Central to the overall storyline for the series is the mysterious alien artifact known as the Eclipse which is locked away in an underground facility. “I was excited to hear that they were planning to build a lot practically,” states Knoll. “One thing that they did was the Eclipse. For the most part that is a practical build. We matched to what they did onset and extended the top of the Eclipse; that underground room was onstage in Winnipeg and we did set extensions when needed. Legacy Effects built a practical two-legged Jakob robot. We were involved with discussions about building the robot and analyzed videos of its range of motion. Everybody loved the work that they did.
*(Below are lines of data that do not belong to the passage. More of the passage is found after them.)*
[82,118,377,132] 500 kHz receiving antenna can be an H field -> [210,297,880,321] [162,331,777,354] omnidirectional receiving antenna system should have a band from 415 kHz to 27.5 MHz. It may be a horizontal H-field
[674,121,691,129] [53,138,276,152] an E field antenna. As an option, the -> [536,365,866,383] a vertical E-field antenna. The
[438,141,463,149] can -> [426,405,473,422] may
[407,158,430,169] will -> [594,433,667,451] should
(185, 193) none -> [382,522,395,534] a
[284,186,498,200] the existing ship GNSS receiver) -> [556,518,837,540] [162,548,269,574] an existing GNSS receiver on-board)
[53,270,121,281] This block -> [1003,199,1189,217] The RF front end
We wanted to carry on their work and take it further when necessary.”
“For close-ups and tighter shots, we would keep the performance of the practical robot. At the end of episode two there was a spot-on performance that the puppeteers achieved with the practical robot so we didn’t need to do a CG replacement there. We just did rig clean-ups. But when the robot runs off that is a full CG shot.”
Capturing the footage was a team of British, American, and Canadian cinematographers consisting of Ole Bratt Birkeland, Luc Montpellier, Jeff Cronenweth, and Craig Wrobleski. “We had amazing cinematographers and had ball passes and HDR coverage onset to make sure that we kept the beautiful natural light consistent,” remarks Knoll. “Mostly what you see indoors was built onstage and anything outside is more on location. A lot of what we did in the town was actually what it really looks like. There were some occasions where there was a distracting building that seemed out of place that we would either do a 2D approach of repainting or putting a different structure.”
Anti-gravity moments occur in the pilot with the disintegrating house and reversing snow. “A lot of the challenging visual effects shots that we had were in the pilot. Snow is going upwards and there is the big shot of the house disintegrating. We were using the typical effects simulations for these kinds of shots and had to be surgical about the details. Even though these are surreal moments and events that you are witnessing we still wanted them to look and feel real.”
“The biggest challenge was producing feature quality visuals effects work on a compressed television schedule,” observes Knoll. “We had less time to complete the work than most streaming shows so there wasn’t a lot of time to explore. We had to lock into what we were doing quickly in order to take the time to make sure that everything was fully integrated and looking great. I’m definitely proud of how the robot fight turned out. It was difficult because we wanted to make this a powerful moment without showing off.”
“We never wanted to enter a Transformers territory but stay true to what was done with the robots in the previous seven episodes. We were building upon the brilliant work that Legacy Effects had achieved with the Jakob robot and taking that even further, and coming up with ideas for the spider robot that it fights. There were 40 shots that had full CG animation. The animation had to be locked in five weeks and we had three weeks to complete the lighting. It looks so beautiful and the shadow work on the robots is great.”
“To make the spider robot appear threatening with minimal action and movement made it extra challenging. Overall, I’m proud of episode eight. There is a good variety of environment work that we did like the frozen stream which is the opening shot. The art department built this stream in the middle of the woods. We had to make the stream feel like it had been frozen for a long time. I’m proud of the whole season but am excited for people to see episode eight. It turned out to be beautiful in a lot of ways.”